OBJECTIVE: Please turn every line of all the rows below into a numbered list, leaving out blank lines.

TASK MATERIAL:
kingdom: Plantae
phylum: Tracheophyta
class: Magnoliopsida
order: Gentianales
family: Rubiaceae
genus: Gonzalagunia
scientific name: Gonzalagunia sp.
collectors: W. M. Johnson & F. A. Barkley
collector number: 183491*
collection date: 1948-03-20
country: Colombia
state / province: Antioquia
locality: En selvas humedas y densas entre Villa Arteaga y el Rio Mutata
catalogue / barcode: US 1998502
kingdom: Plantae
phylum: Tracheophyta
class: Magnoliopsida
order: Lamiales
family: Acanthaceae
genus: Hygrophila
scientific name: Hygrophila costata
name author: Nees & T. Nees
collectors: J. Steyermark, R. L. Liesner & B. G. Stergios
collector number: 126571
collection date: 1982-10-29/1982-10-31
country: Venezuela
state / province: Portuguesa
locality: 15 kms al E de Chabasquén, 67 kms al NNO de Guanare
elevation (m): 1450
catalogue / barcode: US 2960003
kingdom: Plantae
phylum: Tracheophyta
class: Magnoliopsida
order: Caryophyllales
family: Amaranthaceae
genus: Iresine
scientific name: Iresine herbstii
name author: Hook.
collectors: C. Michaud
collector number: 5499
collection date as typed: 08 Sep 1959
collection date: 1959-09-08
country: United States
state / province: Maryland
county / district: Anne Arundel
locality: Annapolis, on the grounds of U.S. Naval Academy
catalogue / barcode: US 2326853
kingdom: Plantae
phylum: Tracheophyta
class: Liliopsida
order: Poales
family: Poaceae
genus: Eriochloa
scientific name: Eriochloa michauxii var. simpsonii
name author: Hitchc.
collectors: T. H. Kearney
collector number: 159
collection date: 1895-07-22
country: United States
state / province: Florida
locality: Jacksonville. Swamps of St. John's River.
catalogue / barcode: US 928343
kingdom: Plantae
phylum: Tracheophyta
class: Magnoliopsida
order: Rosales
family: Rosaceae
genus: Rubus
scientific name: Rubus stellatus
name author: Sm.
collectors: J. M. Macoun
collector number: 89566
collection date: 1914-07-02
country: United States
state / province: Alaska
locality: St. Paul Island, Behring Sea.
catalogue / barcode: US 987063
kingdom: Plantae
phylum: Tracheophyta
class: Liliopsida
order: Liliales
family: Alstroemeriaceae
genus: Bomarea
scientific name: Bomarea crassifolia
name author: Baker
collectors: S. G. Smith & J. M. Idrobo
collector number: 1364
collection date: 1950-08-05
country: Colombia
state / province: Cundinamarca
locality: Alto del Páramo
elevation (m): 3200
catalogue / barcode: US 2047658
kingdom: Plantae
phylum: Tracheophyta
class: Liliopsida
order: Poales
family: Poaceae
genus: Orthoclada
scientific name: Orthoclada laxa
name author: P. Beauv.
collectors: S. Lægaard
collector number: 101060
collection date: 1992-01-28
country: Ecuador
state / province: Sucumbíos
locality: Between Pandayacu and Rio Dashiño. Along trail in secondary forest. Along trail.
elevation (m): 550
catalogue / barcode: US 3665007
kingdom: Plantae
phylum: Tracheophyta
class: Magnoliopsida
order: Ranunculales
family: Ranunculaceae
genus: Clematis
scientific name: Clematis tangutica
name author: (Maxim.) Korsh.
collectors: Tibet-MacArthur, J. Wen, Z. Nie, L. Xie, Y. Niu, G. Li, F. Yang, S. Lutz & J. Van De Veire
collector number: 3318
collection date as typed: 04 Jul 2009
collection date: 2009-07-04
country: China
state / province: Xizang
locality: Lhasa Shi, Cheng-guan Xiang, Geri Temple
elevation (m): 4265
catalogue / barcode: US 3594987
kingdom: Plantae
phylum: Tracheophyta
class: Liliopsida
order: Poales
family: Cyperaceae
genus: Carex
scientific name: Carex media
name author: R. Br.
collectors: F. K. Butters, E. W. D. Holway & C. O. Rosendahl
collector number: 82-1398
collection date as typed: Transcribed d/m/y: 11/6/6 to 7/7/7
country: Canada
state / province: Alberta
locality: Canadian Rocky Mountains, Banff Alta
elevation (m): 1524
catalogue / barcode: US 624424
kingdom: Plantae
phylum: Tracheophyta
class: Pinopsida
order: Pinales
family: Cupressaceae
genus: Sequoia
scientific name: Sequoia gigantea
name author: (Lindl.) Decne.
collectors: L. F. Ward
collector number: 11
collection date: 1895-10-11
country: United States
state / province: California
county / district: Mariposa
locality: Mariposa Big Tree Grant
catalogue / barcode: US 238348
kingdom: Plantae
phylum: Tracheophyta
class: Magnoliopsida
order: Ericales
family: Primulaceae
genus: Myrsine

SOLUTION BELOW:
1. kingdom: Plantae
2. phylum: Tracheophyta
3. class: Magnoliopsida
4. order: Gentianales
5. family: Rubiaceae
6. genus: Gonzalagunia
7. scientific name: Gonzalagunia sp.
8. collectors: W. M. Johnson & F. A. Barkley
9. collector number: 183491*
10. collection date: 1948-03-20
11. country: Colombia
12. state / province: Antioquia
13. locality: En selvas humedas y densas entre Villa Arteaga y el Rio Mutata
14. catalogue / barcode: US 1998502
15. kingdom: Plantae
16. phylum: Tracheophyta
17. class: Magnoliopsida
18. order: Lamiales
19. family: Acanthaceae
20. genus: Hygrophila
21. scientific name: Hygrophila costata
22. name author: Nees & T. Nees
23. collectors: J. Steyermark, R. L. Liesner & B. G. Stergios
24. collector number: 126571
25. collection date: 1982-10-29/1982-10-31
26. country: Venezuela
27. state / province: Portuguesa
28. locality: 15 kms al E de Chabasquén, 67 kms al NNO de Guanare
29. elevation (m): 1450
30. catalogue / barcode: US 2960003
31. kingdom: Plantae
32. phylum: Tracheophyta
33. class: Magnoliopsida
34. order: Caryophyllales
35. family: Amaranthaceae
36. genus: Iresine
37. scientific name: Iresine herbstii
38. name author: Hook.
39. collectors: C. Michaud
40. collector number: 5499
41. collection date as typed: 08 Sep 1959
42. collection date: 1959-09-08
43. country: United States
44. state / province: Maryland
45. county / district: Anne Arundel
46. locality: Annapolis, on the grounds of U.S. Naval Academy
47. catalogue / barcode: US 2326853
48. kingdom: Plantae
49. phylum: Tracheophyta
50. class: Liliopsida
51. order: Poales
52. family: Poaceae
53. genus: Eriochloa
54. scientific name: Eriochloa michauxii var. simpsonii
55. name author: Hitchc.
56. collectors: T. H. Kearney
57. collector number: 159
58. collection date: 1895-07-22
59. country: United States
60. state / province: Florida
61. locality: Jacksonville. Swamps of St. John's River.
62. catalogue / barcode: US 928343
63. kingdom: Plantae
64. phylum: Tracheophyta
65. class: Magnoliopsida
66. order: Rosales
67. family: Rosaceae
68. genus: Rubus
69. scientific name: Rubus stellatus
70. name author: Sm.
71. collectors: J. M. Macoun
72. collector number: 89566
73. collection date: 1914-07-02
74. country: United States
75. state / province: Alaska
76. locality: St. Paul Island, Behring Sea.
77. catalogue / barcode: US 987063
78. kingdom: Plantae
79. phylum: Tracheophyta
80. class: Liliopsida
81. order: Liliales
82. family: Alstroemeriaceae
83. genus: Bomarea
84. scientific name: Bomarea crassifolia
85. name author: Baker
86. collectors: S. G. Smith & J. M. Idrobo
87. collector number: 1364
88. collection date: 1950-08-05
89. country: Colombia
90. state / province: Cundinamarca
91. locality: Alto del Páramo
92. elevation (m): 3200
93. catalogue / barcode: US 2047658
94. kingdom: Plantae
95. phylum: Tracheophyta
96. class: Liliopsida
97. order: Poales
98. family: Poaceae
99. genus: Orthoclada
100. scientific name: Orthoclada laxa
101. name author: P. Beauv.
102. collectors: S. Lægaard
103. collector number: 101060
104. collection date: 1992-01-28
105. country: Ecuador
106. state / province: Sucumbíos
107. locality: Between Pandayacu and Rio Dashiño. Along trail in secondary forest. Along trail.
108. elevation (m): 550
109. catalogue / barcode: US 3665007
110. kingdom: Plantae
111. phylum: Tracheophyta
112. class: Magnoliopsida
113. order: Ranunculales
114. family: Ranunculaceae
115. genus: Clematis
116. scientific name: Clematis tangutica
117. name author: (Maxim.) Korsh.
118. collectors: Tibet-MacArthur, J. Wen, Z. Nie, L. Xie, Y. Niu, G. Li, F. Yang, S. Lutz & J. Van De Veire
119. collector number: 3318
120. collection date as typed: 04 Jul 2009
121. collection date: 2009-07-04
122. country: China
123. state / province: Xizang
124. locality: Lhasa Shi, Cheng-guan Xiang, Geri Temple
125. elevation (m): 4265
126. catalogue / barcode: US 3594987
127. kingdom: Plantae
128. phylum: Tracheophyta
129. class: Liliopsida
130. order: Poales
131. family: Cyperaceae
132. genus: Carex
133. scientific name: Carex media
134. name author: R. Br.
135. collectors: F. K. Butters, E. W. D. Holway & C. O. Rosendahl
136. collector number: 82-1398
137. collection date as typed: Transcribed d/m/y: 11/6/6 to 7/7/7
138. country: Canada
139. state / province: Alberta
140. locality: Canadian Rocky Mountains, Banff Alta
141. elevation (m): 1524
142. catalogue / barcode: US 624424
143. kingdom: Plantae
144. phylum: Tracheophyta
145. class: Pinopsida
146. order: Pinales
147. family: Cupressaceae
148. genus: Sequoia
149. scientific name: Sequoia gigantea
150. name author: (Lindl.) Decne.
151. collectors: L. F. Ward
152. collector number: 11
153. collection date: 1895-10-11
154. country: United States
155. state / province: California
156. county / district: Mariposa
157. locality: Mariposa Big Tree Grant
158. catalogue / barcode: US 238348
159. kingdom: Plantae
160. phylum: Tracheophyta
161. class: Magnoliopsida
162. order: Ericales
163. family: Primulaceae
164. genus: Myrsine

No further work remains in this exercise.